Chu has joined UCLA TFT's Department of Theater as the head of lighting design. He has designed more than 50 world premieres of new plays, including Sara DeLappe's The Wolves; Lynn Nottage's Mlima's Tale; Suzan-Lori Parks' Father Comes Home from the Wars, Parts 1, 2 & 3; Rajiv Joseph's Archduke and Describe the Night; Matthew Lopez's Somewhere; Hammaad Chaudry's An Ordinary Muslim; Qui Nguyen's Poor Yella Redneck; Jen Silverman's Dangerous House; and Anna Ziegler's Actually. He recently designed the new musical Darling Grenadine as well as the world premiere of Hilary Bettis' 72 Miles to Go, both at the Roundabout Theater in New York. Chu is the recipient of multiple accolades including Obie, Lucille Lortel, Ovation and Los Angeles Drama Critics Circle awards. Most recently, he was head of lighting design at California Institute of the Arts; and has also taught at Hangyang University in Seoul, South Korea as a guest professor. Chu earned an M.F.A. from New York University and a B.S. from Northwestern University.

"UCLA is one of the best research and academic institutions in the world," says Chu. "It is proudly public, situated in the heart of the global arts and entertainment capital, and ripe with opportunity for growth. I'm looking forward to interacting and collaborating with the outstanding students and faculty of the school."

Ravetto-Biagioli joins UCLA TFT's Cinema and Media Studies program from UC Davis.
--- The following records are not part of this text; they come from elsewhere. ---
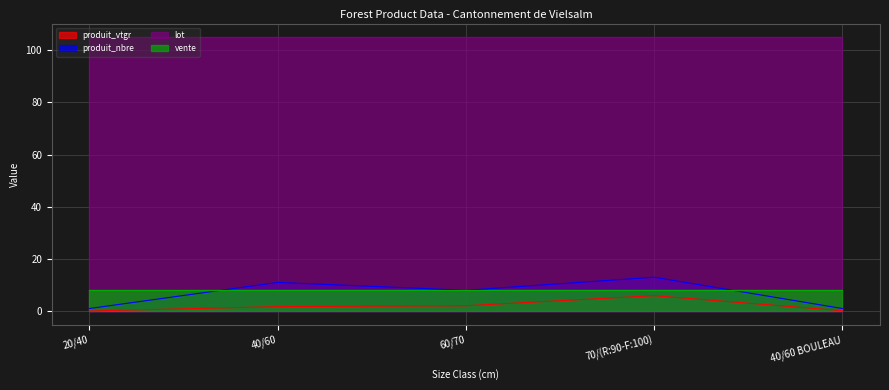

Is the value of produit_nbre at 60/70 greater than the value of produit_vtgr at 70/(R:90-F:100)?

Yes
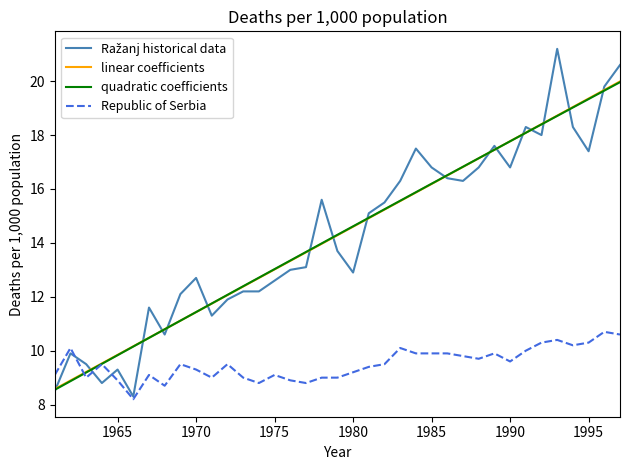

The value of Republic of Serbia at 1985 is 14.4. True or false?

False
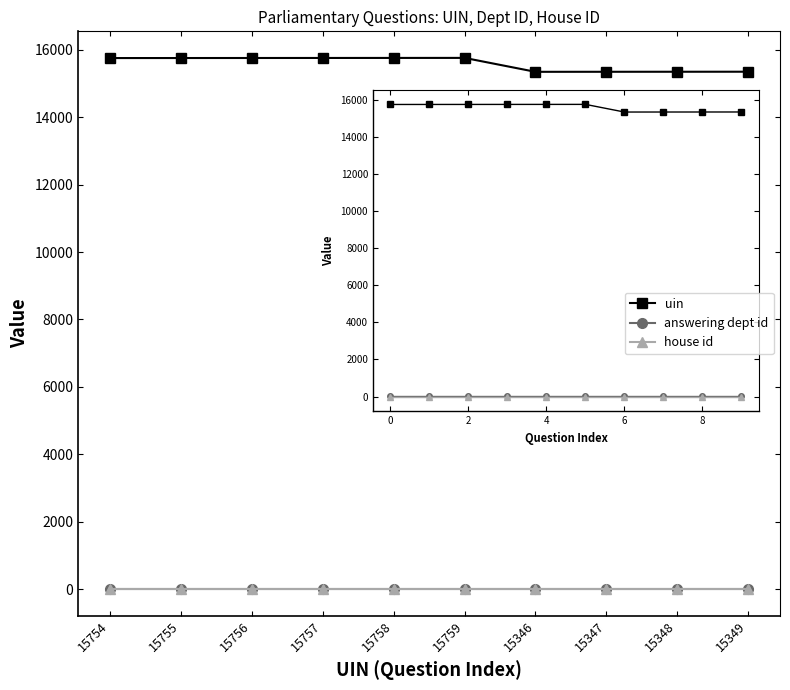

What is the maximum value for answering dept id?

11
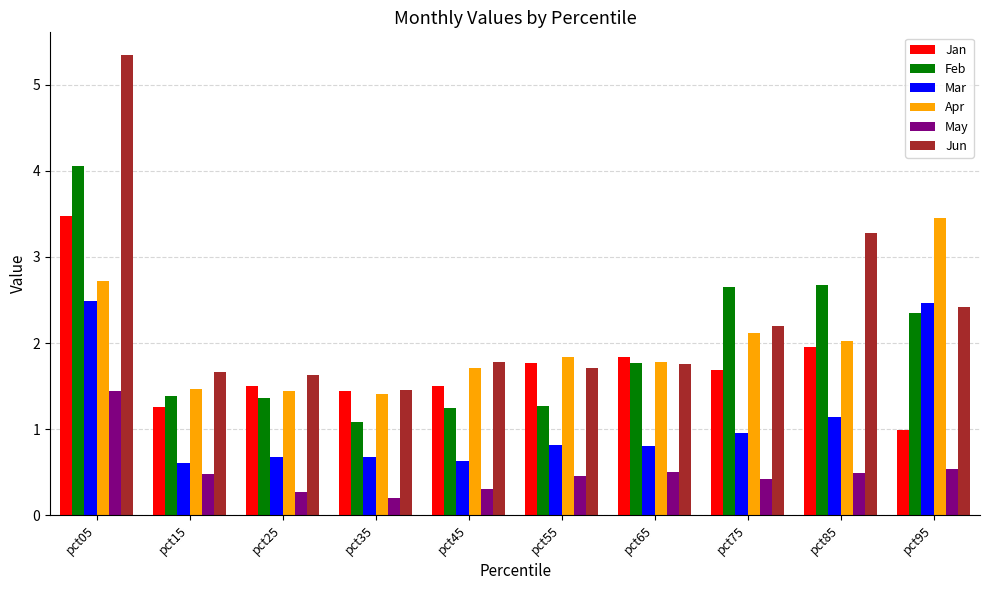

Does the chart contain any negative values?

No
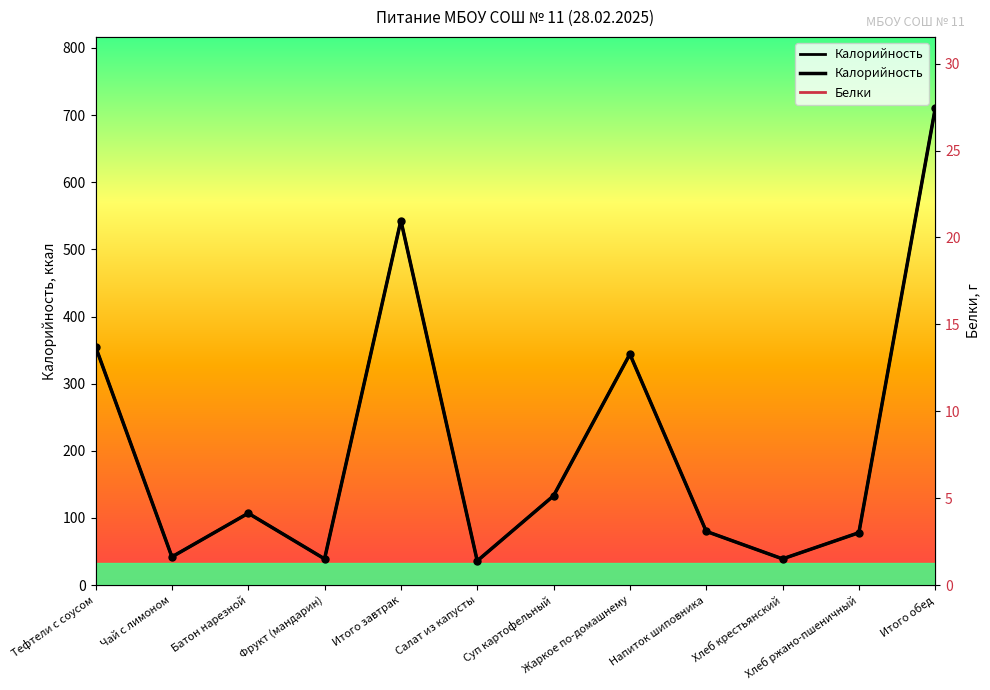

Which series has the largest total across all categories?

Калорийность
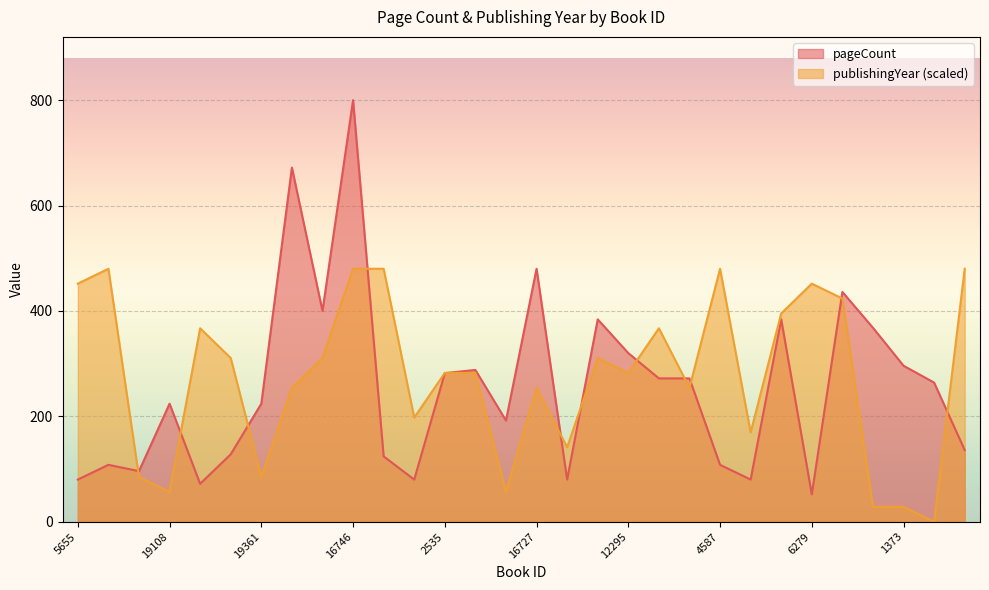

Reading left to right, list all the values displayed in this chart.

pageCount: 80.0	108.0	96.0	224.0	72.0	128.0	224.0	672.0	400.0	800.0	124.0	80.0	282.0	288.0	192.0	480.0	80.0	384.0	320.0	272.0	272.0	108.0	80.0	384.0	52.0	436.0	368.0	296.0	264.0	136.0
publishingYear: 451.8	480.0	84.7	56.5	367.1	310.6	84.7	254.1	310.6	480.0	480.0	197.6	282.4	282.4	56.5	254.1	141.2	310.6	282.4	367.1	254.1	480.0	169.4	395.3	451.8	423.5	28.2	28.2	0.0	480.0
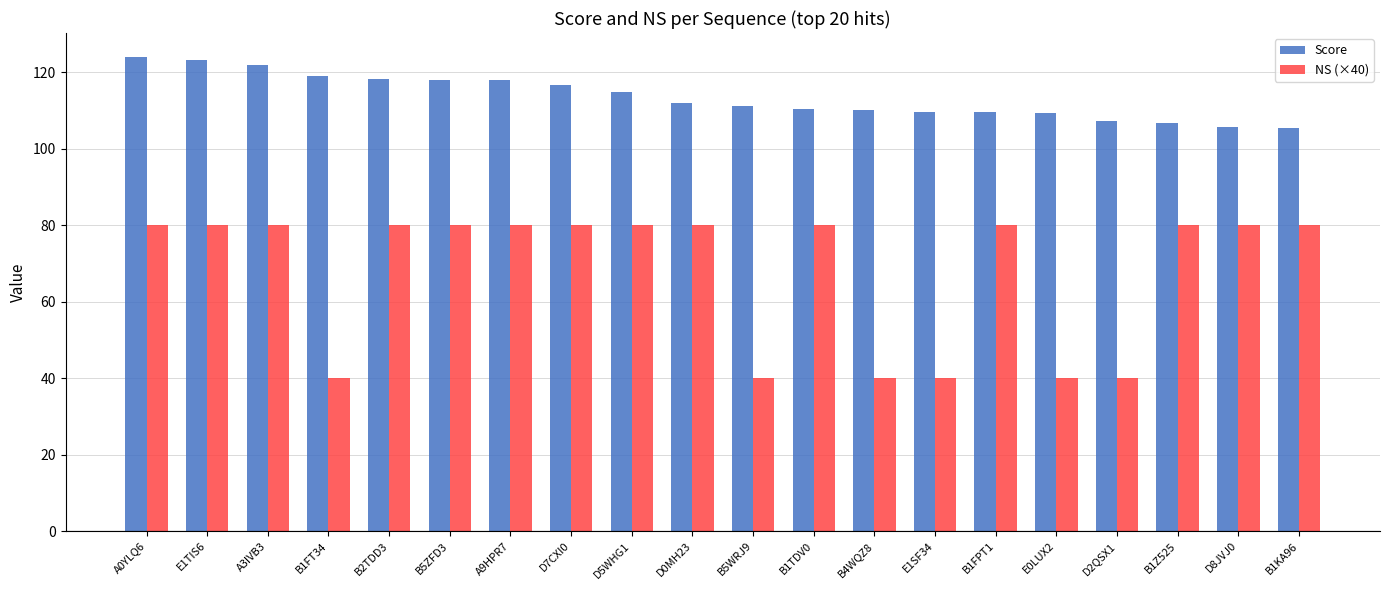

What is the difference between the Score values at B5WRJ9 and D8JVJ0?

5.3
She is a film and media scholar whose work focuses on representations and theorizations of violence in film, media and social media. She is the author of The Unmaking of Fascist Aesthetics, Mythopoetic Cinema: On the Ruins of European Identity and Digital Uncanny, and is currently working on The Trouble with Ghosts, a co-authored book project with Martine Beugnet. She has published articles on film, performance, installation art, computational media, the hacker group Anonymous, surveillance and dance in numerous publications and journals including, among others, Theory Culture & Society, Screen, Film-Philosophy, Camera Obscura, Film Quarterly and ARTMargins. With Beugnet, she is the co-editor of the Edinburgh University Press series in Film and Intermediality. Ravetto-Biagioli is the recipient of the Mellon-Sawyer on Surveillance and Democracy and the Mellon Research Initiative Grant in the Humanities for Digital Culture. She previously taught at the University of Aberdeen and the University of Edinburgh.

"For me, joining UCLA TFT is both a homecoming and a new adventure," says Ravetto-Biagioli. "I'm a proud Bruin who studied with venerable professors Teshome Gabriel and Peter Wollen. Now, I'm especially excited to work in digital media, experimental cinema and critical theory with UCLA TFT's new generation of brilliant scholars and practitioners."

Villarejo also joins the Cinema and Media Studies program. She was previously the Frederic J. Whiton Professor of Humanities in the Department of Performing and Media Arts and the Department of Comparative Literature at Cornell University. She has published widely in cinema and media studies, including Lesbian Rule: Cultural Criticism and the Value of Desire, which won the Katherine Singer Kovacs Book Award from the Society of Cinema and Media Studies. She is author of Ethereal Queer: Television, Historicity, Desire and Film Studies: The Basics. She is co-editing, with Ron Gregg, the forthcoming The Oxford Handbook to Queer Cinema. Her essays have appeared in a range of peer-reviewed journals including GLQ, New German Critique, Social Text, Film Quarterly and Cinema Journal (now JCMS). Villarejo serves on the boards of Film Quarterly and JCMS. She regularly teaches television studies and history, queer media, feminist media studies, the history of global cinema, 3rd cinema and critical theory. Villarejo earned an A.B. degree from Bryn Mawr College, and received an M.A. and Ph.D. with distinction from the University of Pittsburgh.